訓練生は礼儀作法までは教わらない。その為ゼンも少し不思議に思ったのだろう。


「えっと、それで隊長とアーシャさんは?」


「朝の集合の時はアーシャが隊長をいつも起こしに行ってるっす! あ、あとこれ着とけって言ってたっす」


渡されたのは黒いフード付きコート、黒いスーツ、黒ワイシャツ、黒の革靴だ。


「これは魔力耐性のある服と靴で、丈夫なのに伸縮性もあって案外動きやすいんすよ。温度調節の魔術も備わっていて、魔力を通すと強度も上がるっす!」


「これめちゃくちゃ高価なものなんじゃ........そしたらまだ時間あるので着替えてきますね」


部屋に戻り着替えてみると、たしかに着心地が良く動きにくさは感じない。フィルが集合部屋に戻るとレイもアーシャも揃っていた。

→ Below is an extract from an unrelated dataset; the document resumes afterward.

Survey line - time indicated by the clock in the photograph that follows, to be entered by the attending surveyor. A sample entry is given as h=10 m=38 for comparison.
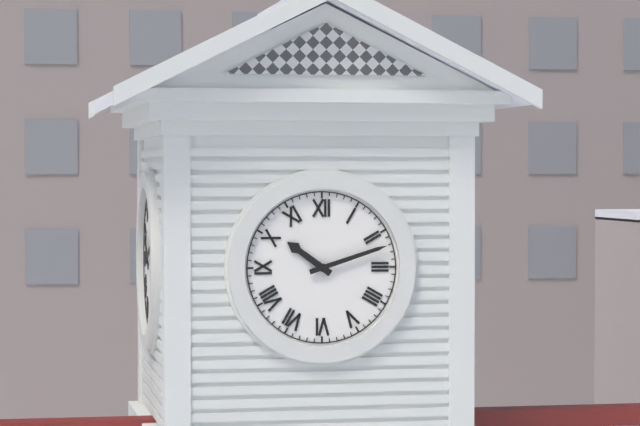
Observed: h=10 m=12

「あー、皆揃ったな。じゃあ移動を開始する。目的地は港町コトルだ。移動しながら任務について説明するぞぉ」


眠そうな声と共にレイがそう言うのだった。


「あー、今回の抹殺対象はトロイア国の息がかかった倭国の男だ」



倭国は「忍術」を使う国で、

「忍術」は魔力を使い自身の身体や武器に変化を与える術だ。


獣の様な爪に変えたり、

身体を金属のように固くしたり、

髪を針に変えたり、

眼を魔眼に変えたり、

武器に原初魔術のような5属性を付与したり出来るらしい。


特に魔眼持ちは強力らしく、出会ったら逃げろと教わったくらいだ。


「あー、自国の武器「刀」をトロイアの錬金術により強力な武器に仕上げたそうだ。これがきっかけで倭国とトロイアが同盟を結ぶようになったら不味い。その為刀を持った男を殺し刀を奪えとの事だ」


「その男がコトルにいる事が分かってるんですか?」

フィルがレイに質問をする。


「あー、正確にはコトルにはまだいない。倭国へは船を使わないと行けないんだが、トロイア国は陸地しかない国だからな。刀の男は港があるイオニア国に入って来たのだ。イオニアには複数港町があるが、トロイアから来て1番近い港街はコトルだ」


「昨日の段階では任務の内容が分かってなかったのですか? この内容なら昨日の段階でコトルに向かった方がよかったと思うのですが」


「あー、リベラからコトルには8時間かかる上に対象は国境の街リベラで昨夜1泊している。そもそもコトルの領主には話が通っていて、コトルについてもその男は船に乗れない」


「男についての情報伝達が早いですね」


「情報を共有できる魔道具があるからな、

もともとその男を抹殺しようとしている中で対象がイオニア国に入ってきたんだ。そりゃ情報伝達も早くなる」


(その男は自分が狙われるとは思わなかったのかな?それとも狙われても大丈夫と思ったのか........)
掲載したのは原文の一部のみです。